I have a sister who is nearly 20 years younger than me, we have a lot of fun and in a lot of aspects she can relate better to me than our mum, it does help that I have a daughter who is the same age as her and they have grown up to be like sisters.

My daughter is also 7 years older than her brother, they have a wonderful relationship, she was there at his birth and bonded with him straight off, she came in very handy when it came to looking after him, fetching, carrying, she even changed nappies, bottle fed etc. the best thing though that has come out of it is she understands that babies are not dolls and they can't be put away when it gets tough, so she has no desire to have children young so I have not had to worry about the 'Mum I think I'm pregnant' Smile

PurplePillow · 11/03/2011 09:16

Hi lookingfoxy, I have a great relationship with all 5 of my older brothers Grin but in a way my oldest db was, for a while, a father figure (my dad died when I was 8 and db 20) and I still ask advice from him the most Grin

Dd2 has only been with us since September but she already idolises and follows what dd1 does Grin

Lemonylemon · 11/03/2011 09:24

I had my DD 3 years ago (when I was 44) - 10.5 years after I had my DS. They get on brilliantly.

holyShmoley · 11/03/2011 09:51

This reply has been deleted

Message withdrawn at poster's request.

holyShmoley · 11/03/2011 09:54

This reply has been deleted

Message withdrawn at poster's request.

solo · 11/03/2011 09:58

My Dc's have an 8 year gap (12 and 4) and love one another. 4yo Dd loves her Db soooo much it's heart warming to see them. They do have squabbles and arguments, but they still adore each other through it.
I was approaching 43 when I had Dd. It's not too late on either maternal age or Dc's age IMO.

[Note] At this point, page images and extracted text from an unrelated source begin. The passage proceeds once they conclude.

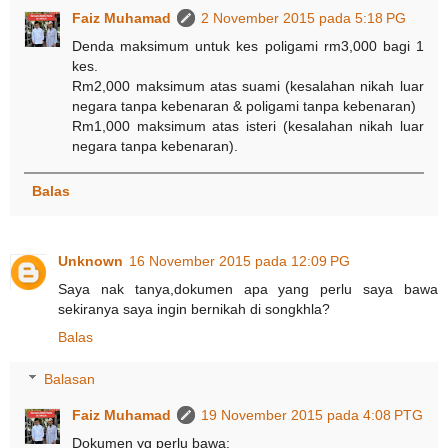
Faiz Muhamad
2 November 2015 pada 5:18 PG
Denda maksimum untuk kes poligami rm3,000 bagi 1
kes.
Rm2,000 maksimum atas suami (kesalahan nikah luar
negara tanpa kebenaran & poligami tanpa kebenaran)
Rm1,000 maksimum atas isteri (kesalahan nikah luar
negara tanpa kebenaran).
Balas
Unknown
16 November 2015 pada 12:09 PG
Saya nak tanya,dokumen apa yang perlu saya bawa
sekiranya saya ingin bernikah di songkhla?
Balas
Balasan
Faiz Muhamad
19 November 2015 pada 4:08 PTG
Dokumen yg perlu bawa:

piratecat · 11/03/2011 09:59

I had a look online about going solo as you put it!

There are some sites where men are willing to be donors, without sex etc. Yet in the end it just didn't appeal to me, just seemed to clinical, and the biggest thing was i couldn't bring a child into the world knowing from the start that they wouldn't have a dad in thier lives. My dd hasn't got her dad in her life but thats because it went wrong and we divorced, but at least she started out with the right intention iyswim.

Thats just me tho and there are men who would like to have a fatherly role but not a relationship. Again for me that was too off centre to get my head round. How old are you?

piratecat · 11/03/2011 10:00

sorry not a relationship as in with the mother.